As others have mentioned, most of these don't work on Firefox. For the few that I looked at, the only problem seemed to be a missing unit identifier on the animation delay. For a zero _length_ the unit is optional, but not for a time type - at least by my reading of the specs. It may work in blink/webkit, but I don't think it's technically valid.
Edit: Have since looked at a few more of the broken ones, and found another problem source being your use of quoted strings for the animation name in some places. That too is not valid according to the specs - they should be unquoted identifiers.

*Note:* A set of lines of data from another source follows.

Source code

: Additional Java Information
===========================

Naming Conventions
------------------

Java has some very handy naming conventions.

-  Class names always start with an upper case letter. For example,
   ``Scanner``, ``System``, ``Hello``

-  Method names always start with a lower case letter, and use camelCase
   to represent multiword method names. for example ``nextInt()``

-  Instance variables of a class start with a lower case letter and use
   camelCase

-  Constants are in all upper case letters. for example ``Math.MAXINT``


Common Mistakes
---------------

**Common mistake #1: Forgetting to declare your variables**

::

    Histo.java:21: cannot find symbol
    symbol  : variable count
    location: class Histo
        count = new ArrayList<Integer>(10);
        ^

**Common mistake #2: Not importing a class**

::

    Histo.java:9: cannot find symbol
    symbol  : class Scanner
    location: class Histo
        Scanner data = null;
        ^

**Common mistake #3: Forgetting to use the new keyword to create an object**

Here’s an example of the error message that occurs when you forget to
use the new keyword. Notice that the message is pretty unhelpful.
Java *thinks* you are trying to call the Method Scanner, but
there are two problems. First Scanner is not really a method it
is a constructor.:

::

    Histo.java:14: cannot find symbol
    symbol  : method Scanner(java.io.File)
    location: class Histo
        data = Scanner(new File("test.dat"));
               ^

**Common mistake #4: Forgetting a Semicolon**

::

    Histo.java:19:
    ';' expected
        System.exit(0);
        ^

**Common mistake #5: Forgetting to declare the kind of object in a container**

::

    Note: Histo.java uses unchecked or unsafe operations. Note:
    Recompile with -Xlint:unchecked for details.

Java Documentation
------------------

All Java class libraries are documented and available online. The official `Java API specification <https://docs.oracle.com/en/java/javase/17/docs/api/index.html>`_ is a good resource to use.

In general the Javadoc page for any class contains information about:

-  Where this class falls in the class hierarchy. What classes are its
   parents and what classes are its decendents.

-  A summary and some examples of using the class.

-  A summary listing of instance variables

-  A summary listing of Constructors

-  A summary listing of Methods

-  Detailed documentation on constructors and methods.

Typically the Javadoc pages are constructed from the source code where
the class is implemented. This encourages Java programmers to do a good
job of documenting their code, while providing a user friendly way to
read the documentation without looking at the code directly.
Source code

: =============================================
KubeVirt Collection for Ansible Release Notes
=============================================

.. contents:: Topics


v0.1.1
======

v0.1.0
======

These are pretty, however the demo page causes my Firefox to spin up to over 100% CPU utilization (obviously with hardware rending enabled). Why not just use a gif?
I think you could make similar arguments against the use of CSS. eg:
- plays nicer on lower end hardware (I actually don't buy that CSS is smoother than GIF. I think it's 50/50 depending on how the GIF was designed (eg # frames, delay between frames, frame overlay method, etc), the hardware the GIF / CSS is rendered on, the browser running the CSS, etc.
- GIF works uniformly on all platforms (bar console-based browsers obviously hehe)
- and to expand on your second point, it doesn't seem like you're using alpha transparency on half your examples anyway.
Anyhow, it wasn't my intention to be negative. There's some stylish work there and it shows you've gone to a lot of effort. I particularly like the Pac-Man example. Unfortunately though (and to reiterate an early point) sadly quite a few examples failed to animate. Below is my full user agent string, and a map of the examples that worked and failed, in case it helps you with future developments:
Mozilla/5.0 (X11; Linux x86_64; rv:36.0) Gecko/20100101 Firefox/36.0
A A X X
X X A X
X X X X
X A A
A X X X
X X A A
X A A
A == Animated
X == not animated
== empty spot (failed animation?)
Unfortunately I'm not the OP. I only designed the unrelated demo in my comment (which does use alpha transparency btw to blend in with whatever background color/image one might use).
I'm not sure, because I haven't tried it, but: assume the markup and scripts are locked down, and you're only offered CSS as a means to theme a site's look & feel – how then would the SVG markup get on the page? Such was the case for our customers' sites at the company where I made this: everyone got the same markup in their widget, and changing that (for example, to add some SVG elements) was a more involved release process than just updating their CSS overrides.
True, that is my understanding as well – still, though, requires that you have that SVG in your HTML in the first place. The CSS approach (in my link anyway, not necessarily OP's) can be incorporated without any updates to your existing markup – even without adding a single DIV.
Edit: Have since looked at a few more of the broken ones, and found another problem source being your use of quoted strings for the animation name in some places. That too is not valid according to the specs - they should be unquoted identifiers.